**EXTRACTED MATERIAL**
====
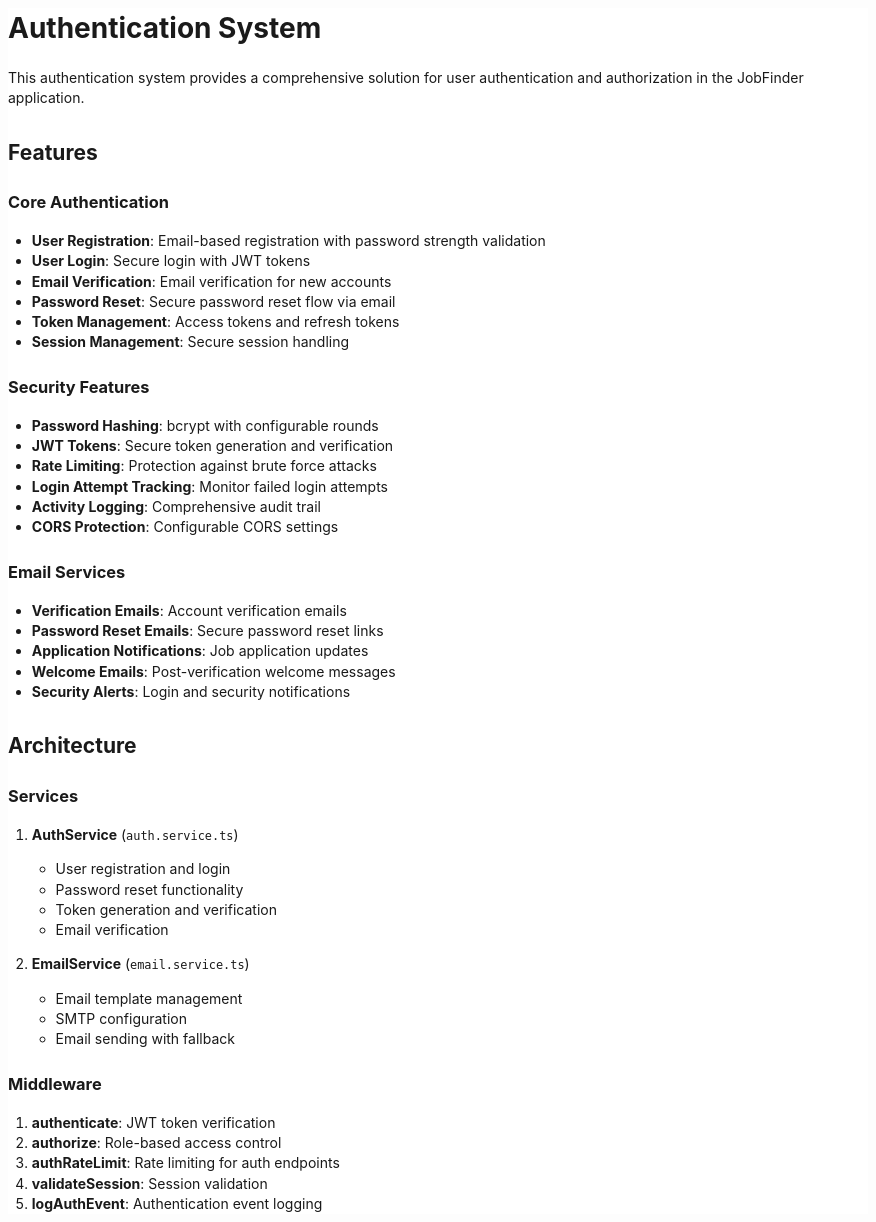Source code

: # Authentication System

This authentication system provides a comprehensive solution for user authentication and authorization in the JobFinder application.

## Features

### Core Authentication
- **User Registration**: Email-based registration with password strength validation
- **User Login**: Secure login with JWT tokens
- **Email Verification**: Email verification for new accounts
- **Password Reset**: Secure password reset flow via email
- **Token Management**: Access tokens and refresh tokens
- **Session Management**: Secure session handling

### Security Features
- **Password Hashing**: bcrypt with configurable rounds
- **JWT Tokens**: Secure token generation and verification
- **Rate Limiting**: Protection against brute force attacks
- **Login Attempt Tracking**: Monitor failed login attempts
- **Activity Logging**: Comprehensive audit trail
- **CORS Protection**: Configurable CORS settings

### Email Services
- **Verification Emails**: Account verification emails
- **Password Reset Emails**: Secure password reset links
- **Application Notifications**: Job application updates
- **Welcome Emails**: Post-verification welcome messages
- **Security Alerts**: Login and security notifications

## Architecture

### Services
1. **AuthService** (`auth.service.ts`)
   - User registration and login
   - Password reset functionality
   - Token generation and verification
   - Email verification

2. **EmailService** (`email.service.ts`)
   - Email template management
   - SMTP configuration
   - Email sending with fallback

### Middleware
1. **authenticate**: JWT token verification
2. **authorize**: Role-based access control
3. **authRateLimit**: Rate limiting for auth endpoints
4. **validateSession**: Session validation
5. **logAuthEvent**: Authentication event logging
====
**WHAT IS NEEDED**
Take the entries above and return only the lines from the one with "- **Session Management**: Secure" to the one with "### Email Services", both included, unchanged.

**WRITTEN SOLUTION**
- **Session Management**: Secure session handling

### Security Features
- **Password Hashing**: bcrypt with configurable rounds
- **JWT Tokens**: Secure token generation and verification
- **Rate Limiting**: Protection against brute force attacks
- **Login Attempt Tracking**: Monitor failed login attempts
- **Activity Logging**: Comprehensive audit trail
- **CORS Protection**: Configurable CORS settings

### Email Services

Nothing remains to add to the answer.